══ COLLECTED MATERIAL

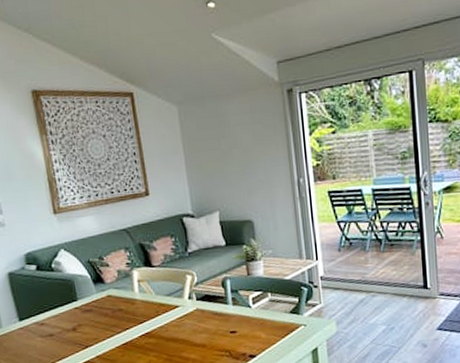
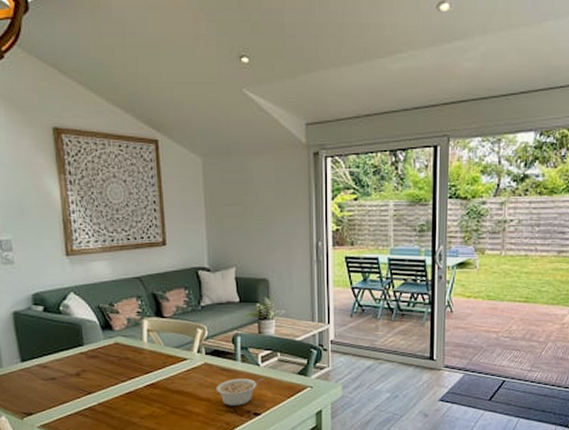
legume: none [209,319,257,350] -> present [216,378,265,406]

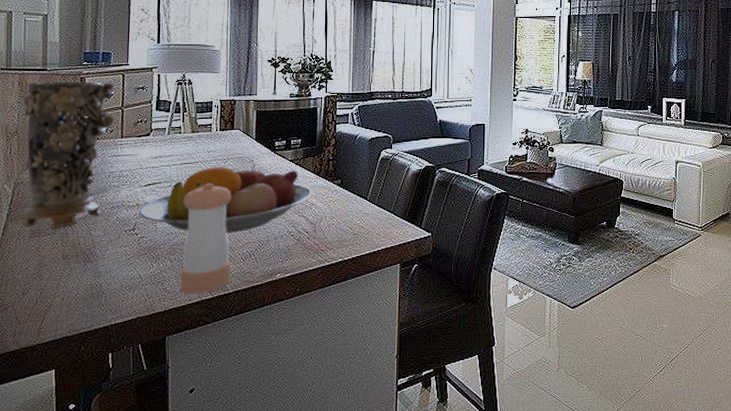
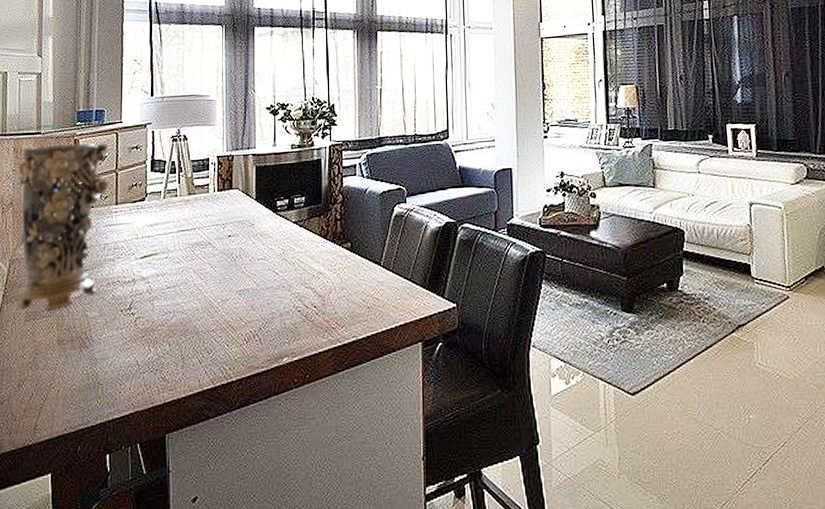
fruit bowl: present [138,163,313,233] -> none [135,227,320,310]
pepper shaker: present [180,183,232,295] -> none [179,252,233,384]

════

Your response must reproduce the listing above word for word and must contain none of its pictures.

# [SOLUTION FOR THIS EXERCISE]
legume: none [209,319,257,350] -> present [216,378,265,406]

fruit bowl: present [138,163,313,233] -> none [135,227,320,310]
pepper shaker: present [180,183,232,295] -> none [179,252,233,384]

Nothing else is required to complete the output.